─── Provided text

CVE-2024-50837 is a Stored Cross-Site Scripting (XSS) vulnerability identified in the KASHIPARA E-learning Management System Project version 1.0. The vulnerability exists in the /admin/admin_user.php script, where the firstname and username parameters do not properly sanitize or encode user-supplied input before storing and rendering it in the administrative interface. This flaw allows an authenticated attacker with at least limited privileges (PR:L) to inject malicious JavaScript code that is persistently stored and executed in the context of other users who access the affected page. The attack requires user interaction (UI:R), such as an administrator viewing the compromised user data, and can lead to the compromise of confidentiality and integrity by enabling session hijacking, credential theft, or unauthorized actions within the application. The vulnerability has a CVSS 3.1 base score of 5.4, indicating medium severity, with an attack vector of network (AV:N) and low attack complexity (AC:L). The scope is changed (S:C), meaning the vulnerability affects resources beyond the initially vulnerable component. No patches or known exploits are currently available, but the vulnerability is publicly disclosed and should be addressed promptly. The CWE classification is CWE-79, which corresponds to Cross-Site Scripting vulnerabilities.

──────

• **Task goal**: Continue the CVE-2024-50837 vulnerability description from its last sentence.

─── Data under study

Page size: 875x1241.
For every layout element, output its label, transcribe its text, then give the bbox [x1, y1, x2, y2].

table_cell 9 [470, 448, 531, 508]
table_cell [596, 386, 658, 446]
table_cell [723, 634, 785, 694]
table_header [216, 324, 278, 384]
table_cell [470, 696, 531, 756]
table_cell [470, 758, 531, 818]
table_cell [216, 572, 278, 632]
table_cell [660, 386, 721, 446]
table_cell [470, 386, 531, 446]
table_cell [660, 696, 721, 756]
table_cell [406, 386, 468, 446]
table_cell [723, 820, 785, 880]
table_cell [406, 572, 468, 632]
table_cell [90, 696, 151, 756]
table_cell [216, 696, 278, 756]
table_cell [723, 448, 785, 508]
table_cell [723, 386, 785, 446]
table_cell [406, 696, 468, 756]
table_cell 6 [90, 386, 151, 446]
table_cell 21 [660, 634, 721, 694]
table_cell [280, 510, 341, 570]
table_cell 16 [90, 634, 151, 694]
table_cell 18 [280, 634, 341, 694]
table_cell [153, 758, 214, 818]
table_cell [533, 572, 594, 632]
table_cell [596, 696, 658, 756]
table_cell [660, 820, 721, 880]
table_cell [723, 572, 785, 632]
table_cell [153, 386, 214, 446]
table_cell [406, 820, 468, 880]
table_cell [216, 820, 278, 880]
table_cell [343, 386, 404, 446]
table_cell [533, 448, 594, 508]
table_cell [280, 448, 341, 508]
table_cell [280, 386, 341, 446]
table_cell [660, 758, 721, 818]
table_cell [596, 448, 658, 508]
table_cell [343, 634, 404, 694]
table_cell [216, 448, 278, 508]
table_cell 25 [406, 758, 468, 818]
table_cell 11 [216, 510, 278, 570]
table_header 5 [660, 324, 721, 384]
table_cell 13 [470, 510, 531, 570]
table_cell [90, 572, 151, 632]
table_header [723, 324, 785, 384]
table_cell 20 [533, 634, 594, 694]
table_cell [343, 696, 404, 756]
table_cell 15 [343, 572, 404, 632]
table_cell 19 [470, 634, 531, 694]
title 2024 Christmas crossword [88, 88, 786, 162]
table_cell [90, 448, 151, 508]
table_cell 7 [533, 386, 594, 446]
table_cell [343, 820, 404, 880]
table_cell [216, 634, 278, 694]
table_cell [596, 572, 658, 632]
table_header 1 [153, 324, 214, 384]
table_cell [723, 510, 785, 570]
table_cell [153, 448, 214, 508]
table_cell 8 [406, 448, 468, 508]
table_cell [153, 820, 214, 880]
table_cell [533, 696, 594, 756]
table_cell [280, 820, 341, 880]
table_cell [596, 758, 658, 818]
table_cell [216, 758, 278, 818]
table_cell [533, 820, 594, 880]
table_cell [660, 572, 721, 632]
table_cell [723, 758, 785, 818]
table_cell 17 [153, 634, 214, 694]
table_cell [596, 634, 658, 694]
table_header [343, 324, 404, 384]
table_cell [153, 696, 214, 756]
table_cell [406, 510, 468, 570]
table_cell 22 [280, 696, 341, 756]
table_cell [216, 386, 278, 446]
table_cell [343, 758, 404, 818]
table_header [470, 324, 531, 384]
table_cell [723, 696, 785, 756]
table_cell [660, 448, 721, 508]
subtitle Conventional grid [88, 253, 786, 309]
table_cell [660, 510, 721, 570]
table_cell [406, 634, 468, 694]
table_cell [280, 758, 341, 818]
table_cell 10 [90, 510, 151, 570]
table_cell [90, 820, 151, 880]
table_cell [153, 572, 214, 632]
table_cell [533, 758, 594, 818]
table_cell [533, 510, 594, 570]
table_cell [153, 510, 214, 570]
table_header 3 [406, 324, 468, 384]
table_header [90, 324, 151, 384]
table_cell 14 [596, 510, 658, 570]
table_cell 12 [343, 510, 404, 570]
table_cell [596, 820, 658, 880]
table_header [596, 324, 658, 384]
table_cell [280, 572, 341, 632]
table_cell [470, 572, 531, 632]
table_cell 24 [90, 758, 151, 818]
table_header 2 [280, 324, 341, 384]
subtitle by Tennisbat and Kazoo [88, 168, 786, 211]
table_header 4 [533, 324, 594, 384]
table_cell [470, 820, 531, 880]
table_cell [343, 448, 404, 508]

──────

• **Output of the task**:
The primary impact of CVE-2024-50837 is on the confidentiality and integrity of the affected e-learning system. Successful exploitation can allow attackers to execute arbitrary scripts in the context of administrative users, potentially leading to session hijacking, theft of sensitive information, or unauthorized administrative actions. This can compromise user data, including personal information and educational records, and may facilitate further attacks within the network. Although availability is not directly affected, the breach of trust and data integrity can disrupt normal operations and damage organizational reputation. Educational institutions and organizations relying on the KASHIPARA E-learning Management System are at risk of targeted attacks, especially if administrative users are tricked into interacting with maliciously crafted user profiles. The vulnerability's medium severity and requirement for some privileges reduce the likelihood of widespread exploitation but do not eliminate the risk, particularly in environments with weak access controls or insufficient monitoring.

To mitigate CVE-2024-50837, organizations should implement strict input validation and output encoding on all user-supplied data, especially the firstname and username parameters in the /admin/admin_user.php page. Employing context-aware encoding (e.g., HTML entity encoding) before rendering data in the browser is critical to prevent script execution. Additionally, applying the principle of least privilege to administrative accounts can limit the potential damage from exploitation. Monitoring and logging administrative actions and user input changes can help detect suspicious activities early. If possible, isolate the administrative interface from general user access and enforce multi-factor authentication to reduce the risk of compromised credentials. Organizations should also stay alert for official patches or updates from the KASHIPARA project and apply them promptly once available. In the interim, consider deploying Web Application Firewalls (WAFs) with rules to detect and block common XSS payloads targeting the affected parameters.